I have some trouble while doing a connection with a java application to
a web server. I would like to limit the time of the opening connection
when there is reception bytes (the server allows connection, but there
is no information)

Actually, in my code, the application stands for ever when I ask for
information from the remote url.

How can I fix this connection problem? Is there a way to limit the time
of the first stablished connection?

thanks a lot

Marcelo

part of the code,

urlObject = new URL(url);
URLConnection con = urlObject.openConnection();

//The problem is in this line
//The application waits here un indeterminated time...
int length = con.getContentLength();
Oliver Wong - 14 Nov 2005 20:25 GMT
> Dear programmers,
>
[quoted text clipped - 21 lines]
> //The application waits here un indeterminated time...
> int length = con.getContentLength();

   I'm not very familiar with the URLConnection class, but don't you need
to call .connect() before calling .getContentLength() ?

   - Oliver
Marcelo - 14 Nov 2005 20:39 GMT
I don't really know. The program works for the active urls, however, for
the valid but passif urls, the programs waits without any answer from
the server (and that's what i want to control).

Marcelo
mgungora@gmail.com - 14 Nov 2005 21:22 GMT
getContentLength() does an implicit connect()...

I don't think there is a built-in mechanism for time-out. You need to
write a worker thread for your "connect" method that will return
immediately when connected, or otherwise terminate after a specified
period.

If you have used a client Socket, there is a timeout property that can
be set, but URLConnection lacks that property.

Regards,
-murat
Roedy Green - 15 Nov 2005 07:03 GMT
>I have some trouble while doing a connection with a java application to
>a web server.
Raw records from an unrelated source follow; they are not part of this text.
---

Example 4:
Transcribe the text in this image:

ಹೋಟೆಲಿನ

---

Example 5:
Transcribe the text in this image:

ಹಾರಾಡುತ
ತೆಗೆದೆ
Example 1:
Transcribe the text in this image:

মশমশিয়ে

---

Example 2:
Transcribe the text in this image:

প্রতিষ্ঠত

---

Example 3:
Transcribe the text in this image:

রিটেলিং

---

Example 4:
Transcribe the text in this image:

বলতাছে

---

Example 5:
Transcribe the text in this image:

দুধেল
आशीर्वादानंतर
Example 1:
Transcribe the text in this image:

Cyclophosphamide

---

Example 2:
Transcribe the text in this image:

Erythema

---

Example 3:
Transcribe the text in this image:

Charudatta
I would like to limit the time of the opening connection
>when there is reception bytes (the server allows connection, but there
>is no information)

there are some network system properties you might want to have a look
at.  See http://mindprod.com/jgloss/properties.html

If you can't do what you need there or with the socket methods You can
always use a timer and when it "bings" kill the socket if it has not
already succeeded.  I  have not done this, but IIRC there is a way to
interrupt a thread that makes it immediately abandon any I/O
operation.

Signature

Canadian Mind Products, Roedy Green.
http://mindprod.com Java custom programming, consulting and coaching.
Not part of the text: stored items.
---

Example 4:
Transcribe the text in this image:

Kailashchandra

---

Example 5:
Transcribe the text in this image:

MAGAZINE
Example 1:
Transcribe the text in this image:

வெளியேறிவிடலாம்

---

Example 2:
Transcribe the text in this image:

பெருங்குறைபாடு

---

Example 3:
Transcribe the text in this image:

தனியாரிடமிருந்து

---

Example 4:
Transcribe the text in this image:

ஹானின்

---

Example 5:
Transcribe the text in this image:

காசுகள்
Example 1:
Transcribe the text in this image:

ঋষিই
Oliver Wong - 15 Nov 2005 15:25 GMT
>>I have some trouble while doing a connection with a java application to
>>a web server. I would like to limit the time of the opening connection
[quoted text clipped - 9 lines]
> interrupt a thread that makes it immediately abandon any I/O
> operation.

   From the Thread.interrupt() javadocs:

<quote>
If this thread is blocked in an invocation of the wait(), wait(long), or
wait(long, int) methods of the Object  class, or of the join(), join(long),
join(long, int), sleep(long), or sleep(long, int), methods of this class,
then its interrupt status will be cleared and it will receive an
InterruptedException.

If this thread is blocked in an I/O operation upon an interruptible channel
then the channel will be closed, the thread's interrupt status will be set,
and the thread will receive a ClosedByInterruptException.
</quote>

   - Oliver
Chris Uppal - 15 Nov 2005 16:41 GMT
> If this thread is blocked in an I/O operation upon an interruptible
> channel then the channel will be closed, the thread's interrupt status
> will be set, and the thread will receive a ClosedByInterruptException.
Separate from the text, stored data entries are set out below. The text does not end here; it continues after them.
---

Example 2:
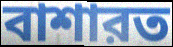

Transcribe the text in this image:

বাশারত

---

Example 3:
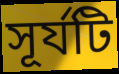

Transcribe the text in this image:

সূর্যটি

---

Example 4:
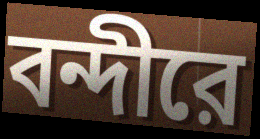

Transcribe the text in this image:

বন্দীরে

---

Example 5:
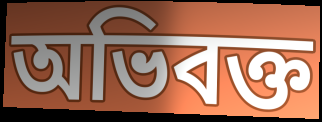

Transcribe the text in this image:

অভিবক্ত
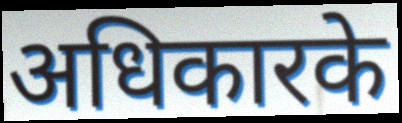
अधिकारके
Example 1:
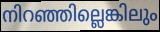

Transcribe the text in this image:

നിറഞ്ഞില്ലെങ്കിലും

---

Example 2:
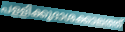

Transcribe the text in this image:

പളളിക്കൂദാശക്കാലത്ത്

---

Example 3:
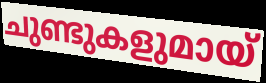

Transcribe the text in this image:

ചുണ്ടുകളുമായ്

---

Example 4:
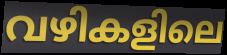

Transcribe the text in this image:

വഴികളിലെ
Hmm... There's a thought.  Does a server socket count as an interruptible
channel ?

A bit awkward of interupting one thread waiting for incoming connections closed
the whole socket.

I suppose I should go look it up...

   -- chris
Roedy Green - 15 Nov 2005 19:13 GMT
On Tue, 15 Nov 2005 16:41:52 -0000, "Chris Uppal"
<chris.uppal@metagnostic.REMOVE-THIS.org> wrote, quoted or indirectly
quoted someone who said :

>Hmm... There's a thought.  Does a server socket count as an interruptible
>channel ?

These would pretty well have to be, otherwise how would sockets
implement their own timeouts? Let us know what you discover.

Signature

Canadian Mind Products, Roedy Green.